Hard Disk And File Systems
Hard Disk Partition
After low-level formatting creates disk sectors, partitions must be created on the disk.
A partition is an area on a hard disk that can be used to install an operating system and/or used as data storage. Creating separate sections on a disk is called partitioning. (Think of slicing a pie into different pieces.) Disk partitions are analogous to separate, physical disk drives and do not depend on each other. In fact, each partition can contain its own operating system.
Different operating systems use different data storage means — file systems. The process of creating a partition file system is called formatting. Each partition can have its own file system.

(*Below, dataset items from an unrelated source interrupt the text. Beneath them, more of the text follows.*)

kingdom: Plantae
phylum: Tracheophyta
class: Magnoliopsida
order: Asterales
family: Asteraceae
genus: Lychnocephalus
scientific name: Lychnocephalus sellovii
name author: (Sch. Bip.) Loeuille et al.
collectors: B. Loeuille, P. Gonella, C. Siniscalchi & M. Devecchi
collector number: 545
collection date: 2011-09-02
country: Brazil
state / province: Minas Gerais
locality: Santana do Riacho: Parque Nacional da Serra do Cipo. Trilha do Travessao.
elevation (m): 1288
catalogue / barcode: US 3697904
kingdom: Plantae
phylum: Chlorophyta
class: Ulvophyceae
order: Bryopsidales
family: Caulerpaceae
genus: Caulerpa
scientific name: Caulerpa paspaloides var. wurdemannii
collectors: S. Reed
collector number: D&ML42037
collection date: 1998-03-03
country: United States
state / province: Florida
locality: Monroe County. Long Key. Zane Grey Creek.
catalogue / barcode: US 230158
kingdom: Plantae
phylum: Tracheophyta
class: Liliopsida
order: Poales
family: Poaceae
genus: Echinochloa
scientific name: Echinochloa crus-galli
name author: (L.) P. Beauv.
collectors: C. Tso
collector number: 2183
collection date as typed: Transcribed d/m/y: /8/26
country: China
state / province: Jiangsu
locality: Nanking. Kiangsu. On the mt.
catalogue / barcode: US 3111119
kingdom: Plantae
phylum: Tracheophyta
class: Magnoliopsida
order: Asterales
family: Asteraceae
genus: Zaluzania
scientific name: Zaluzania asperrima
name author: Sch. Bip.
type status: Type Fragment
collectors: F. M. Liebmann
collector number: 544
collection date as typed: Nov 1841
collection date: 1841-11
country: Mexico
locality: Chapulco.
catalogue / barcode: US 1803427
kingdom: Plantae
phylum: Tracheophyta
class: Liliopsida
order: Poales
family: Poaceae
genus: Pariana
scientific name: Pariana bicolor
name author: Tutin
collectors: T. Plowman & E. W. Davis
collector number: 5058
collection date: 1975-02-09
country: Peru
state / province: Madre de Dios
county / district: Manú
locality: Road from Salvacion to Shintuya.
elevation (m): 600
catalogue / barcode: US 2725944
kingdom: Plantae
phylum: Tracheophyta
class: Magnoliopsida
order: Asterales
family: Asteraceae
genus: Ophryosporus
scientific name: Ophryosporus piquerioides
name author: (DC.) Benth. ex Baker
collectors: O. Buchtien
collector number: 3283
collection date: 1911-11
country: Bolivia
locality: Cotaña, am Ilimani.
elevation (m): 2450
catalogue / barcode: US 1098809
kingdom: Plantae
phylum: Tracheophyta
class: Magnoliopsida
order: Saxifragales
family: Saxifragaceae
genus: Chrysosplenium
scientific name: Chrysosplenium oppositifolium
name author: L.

Preparing a disk for use includes two stages: partitioning and formatting.
Partitioning is useful and often necessary because:
Different partitions can have different operating systems — for example, Windows 2000, XP and Linux.
Partitioning provides more effective disk space usage.
Partitioning enables you to separate system files from user data, making personal information storage safer.
Partitioning provides more effective hard disk maintenance. In particular, more effective data integrity control, file defragmentation and data backup.
There are three main partition types:
Primary and logical partitions are the main partition types. Physical hard disks can contain up to four primary partitions or up to three primary and infinite logical partitions.
Partition information is stored in a special disk area – the 1st sector of 0 cylinder, 0 head, called the partition table. This sector is called the master boot record, or MBR.
The number of primary partitions on a disk is limited, because the partition table contains four records itself.
Extended partitioning supports additional division into logical partitions. The amount of logical partitions is unlimited.